Hi,
I want to compare the elements in column V2 of two tables (below): I'm interested in rows where the elements of columns are close to each other by 3 - 6. The two tables may have different numbers of rows.
For example, row 1 in both tables 1 and 2 differ by 3, I want to add the two elements together and output the mean along with other elements wherever the criterion is satisfied (difference of between 3 - 6) occurs as in the example output.
Table1:
V1 V2 V3 V4
TX14566 200 27 10
TX14566 187 27 10
TX14566 723 27 10
TX14566 17 27 10
Table2:
V1 V2 V3 V4
TX14566 203 27 10
TX14566 200 27 10
TX14566 729 27 10
TX14566 39 27 10
Example output (only rows 1 and 3 satisfying the criterion are outputted):
V1 V2 V3 V4
TX14566 202 27 10
TX14566 726 27 10
I have tried using merge function, thus:
xx <- merge(Tab1,Tab2,by=intersect(Tab1$V2,Tab1$V2+3:4)

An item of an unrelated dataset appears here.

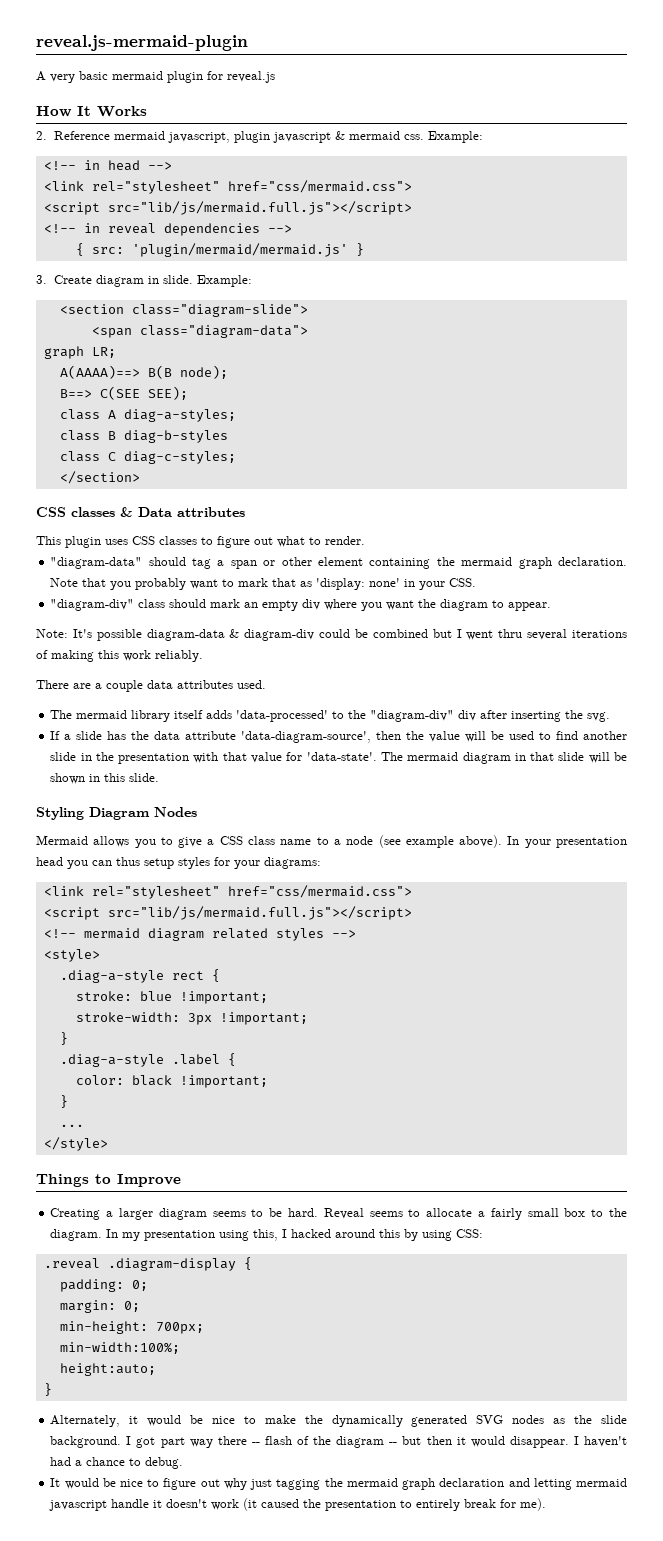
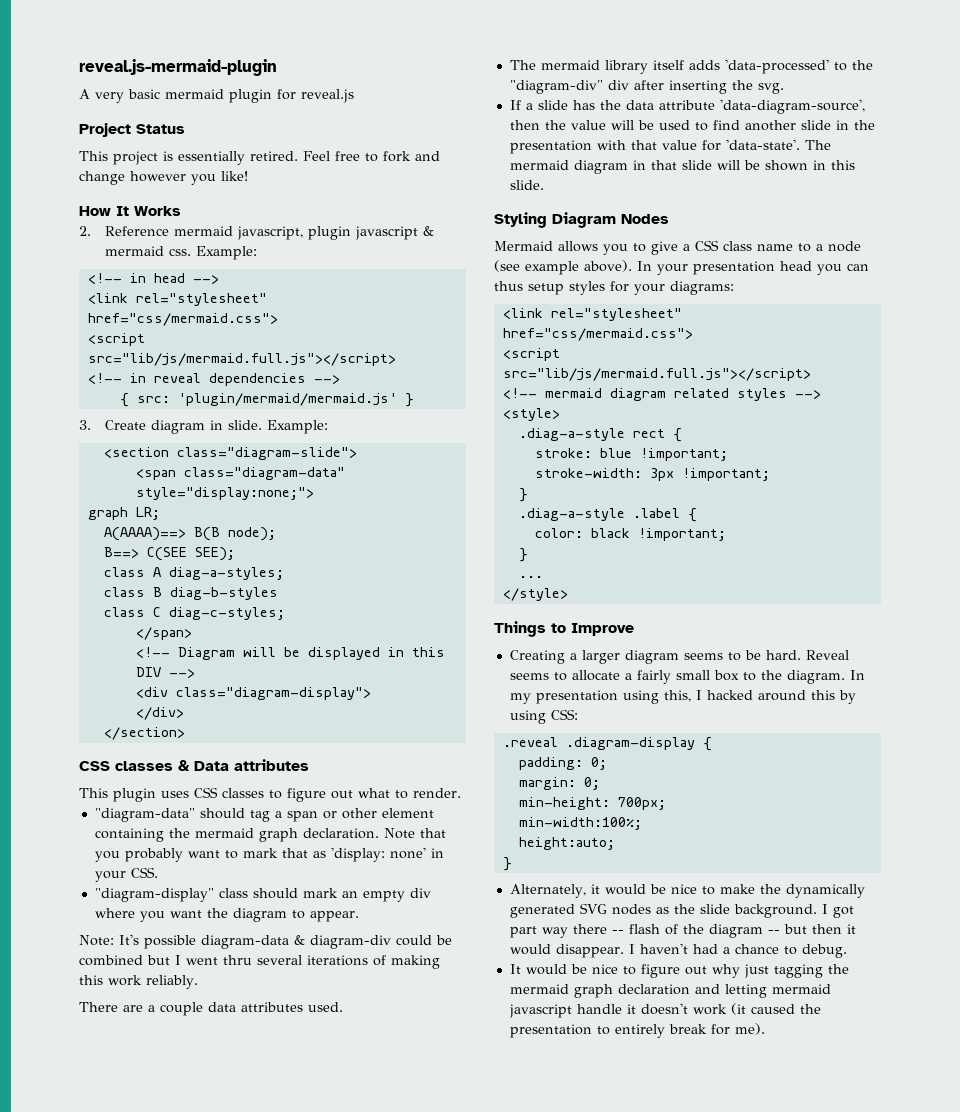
(275, 77) none -> [79,123,185,137] [79,151,440,165] [79,171,248,185] // Project Status // This project is essentially retired. Feel free to fork and change however you like!
[139,325,308,338] class="diagram-data"> -> [183,467,345,480] [135,487,314,500] class="diagram-data" style="display:none;">
(236, 457) none -> [135,627,192,640] [135,647,445,660] [135,667,195,678] [135,687,371,700] [135,707,184,720] // </span> // <!-- Diagram will be displayed in this DIV --> // <div class="diagram-display"> // </div>
[50,599,135,611] "diagram-div" -> [94,888,214,902] "diagram-display"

which did not work. I'm unsure about the correct way to write the code in R and would be grateful for help. Thanks
Please make it more clear. If two tables can have different number of rows than what should be used as an primary identifier to know which two exact rows should be compared. Here all the rows have the same primary identifier i.e. TX14566. Also, what if the values are not different in the first column of a row but some other column. Do you still want to take the mean or ignore them. What if values differ by more than 6 units in one column and less than 3 in other columns. You will have to come up with clear rules. Take some time and create a good example.